A sa suite, Pascal Nyagahene, CEO de Mobicash, Fintech qui collecte 80% de l’assurance maladie au Rwanda a, quant à lui, rassuré les banquiers et les a exhortés à travailler en synergie. «Nous ne gardons pas l’argent. Les Fintech emmènent de l’argent en banque. » Disait-il avec beaucoup d’humour comme pour répondre à la réplique apportée par Bocar Sy, administrateur directeur général de la Banque de l’Habitat du Sénégal, qui s’est appuyé sur l’adage «à chacun son métier » pour apporter la réplique. Cet argument semblait être partagé par Blaise Ahouantchédé, DG sortant du GIM-UEMOA qui a insisté sur la complémentarité entre banques et Fintech. A la question de savoir comment toucher le maximum de clients, Yves Eonnet estime que : «les banques doivent créer de nouvelles structures digitalisées» pour Blaise Ahouantchédé, il faudrait créer plusieurs infrastructures et aussi enseigner les langues telles que le français et l’anglais afin de pallier à ces obstacles que sont les barrières linguistiques. L’Etat doit connaître sa population, renchérit Pascal Nyagahene. C’est avec beaucoup de réticence que Leila Ben Hassen, CEO Blue Jay communication et modératrice en la circonstance, mit fin au 5ème et dernier panel de la 2ème Edition des Financial Afrik Awards. Au terme des cinq panels, le président de Wara, Anouar Hassoune, a été invité à présenter les perspectives 2020 de la finance africaine à travers les instruments éprouvés du métier dont le carré magique de Kaldor et l’analyse des indices psychologiques et des différentes tendances de l’économie mondiale. En clair, explique l’analyste, «la probablité d’un choc monétaire s’accroît, le tarissement de la liquidité se généralise et les taux directeurs sont orientés à la hausse ». In fine, le risque politique est élevé, notamment en Afrique, explique M. Anour Hassoune. Monsieur Adama Wade, directeur de publication de Financial Afrik fit, la synthèse et la clôture des panels tout en remerciant les différents participants et intervenants, les organisateurs et les sponsors.

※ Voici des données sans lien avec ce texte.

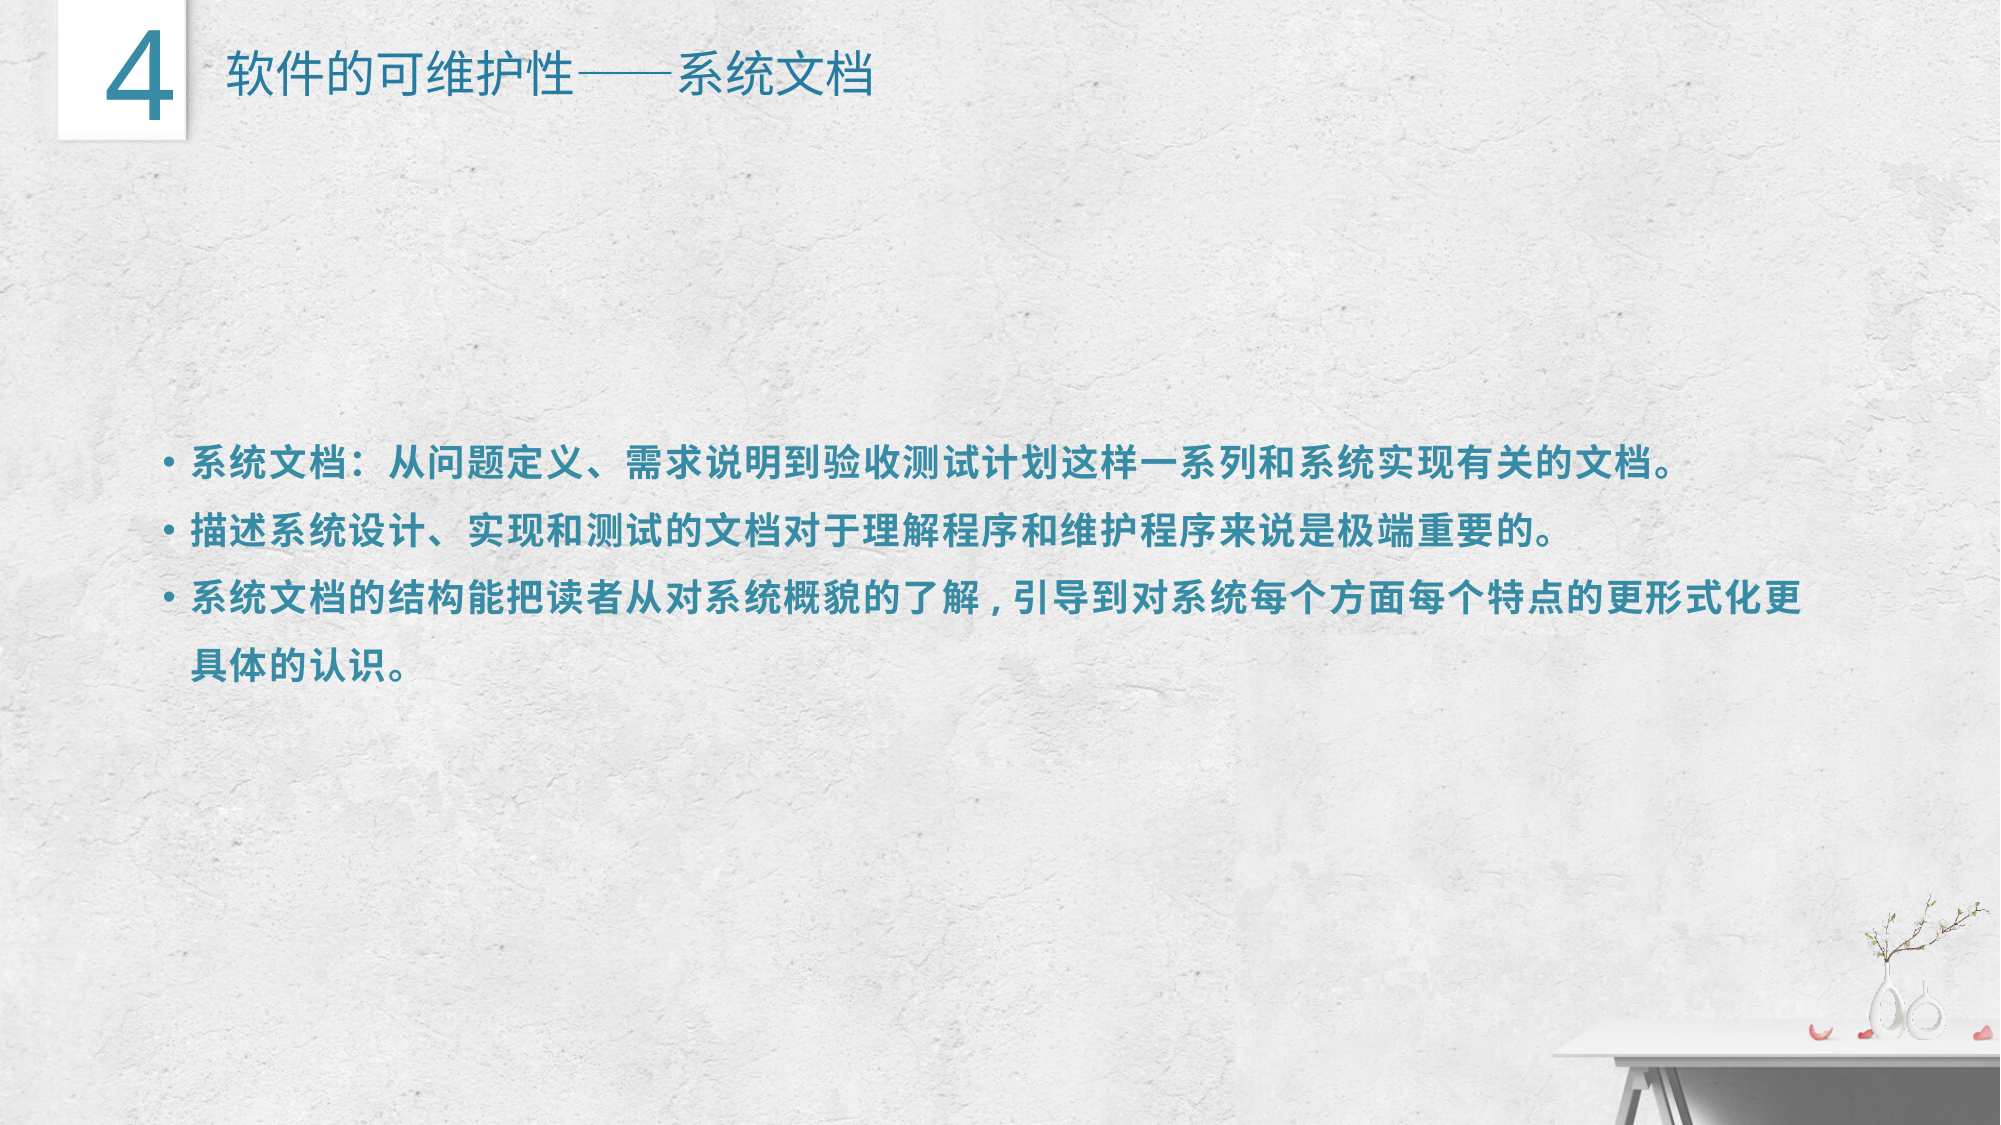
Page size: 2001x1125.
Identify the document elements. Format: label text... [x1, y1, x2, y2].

text_box 4 [89, 0, 192, 153]
text_box 软件的可维护性——系统文档 [210, 35, 924, 110]
text_box 系统文档：从问题定义、需求说明到验收测试计划这样一系列和系统实现有关的文档。 描述系统设计、实现和测试的文档对于理解程序和维护程序来说是极端重要的。 系统文档的结构能把读者从对系统概貌的了解,引导到对系统每个方面每个特点的更形式化更具体的认识。 [147, 409, 1833, 694]
picture [0, 0, 2000, 1125]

Les lauréats de Financial Afrik Awards 2019
Au terme de la journée, un diner Gala fut organisé à l’honneur des « 100
personnalités qui transforment l’Afrique ». Plusieurs personnalités du monde des finances ont reçu les Awards selon la catégorie da laquelle elles ont été nominées.
Ainsi donc ont été primés :
KRISTINE NGIRIYE _ PRIX DE L’INCLUSION FINANCIERE
BLAISE AHOUANTCHEDE_PRIX SPECIAL DE LA REDACTION
JEAN LUC KONAN_ PRIX SPECIAL DU JURY FINANCIAL AFRIK
AWARDS
YVES EONNET_FINTECH DE L’ANNEE
CARLOS LOPES _ ECONOMISTE DE L’ANNEE
PATHE DIONE_ DEAL DE L’ANNEE.
MOHAMED EL KETTANI _ CEO DE L’ANNEE
FELIX EDOH KOSSI AMENOUNVE_FINANCIER DE L’ANNEE
AHMED SHIDE_ MINISTRE DES FINANCES DE L’ANNEE
C’est avec des applaudissements bien nourris que les invités ont félicités les lauréats. S’en sont suivies des photos de famille pour immortaliser cette 2ème édition des Financial Afrik Awards. La cérémonie s’est achevée sur des notes bien rythmées de jazz que nous a servis le groupe musical Abijazz invité à l’occasion. Rendez vous est donc pris pour la 3ème édition, qui promet d’est aussi, du non plus, enrichissante et plus ouverte. Le jury des Financial Afrik Awards devrait dans les prochaines semaines se réunir et indiquer le nom de la ville où se tiendrait la troisième édition de la journée de la finance africaine.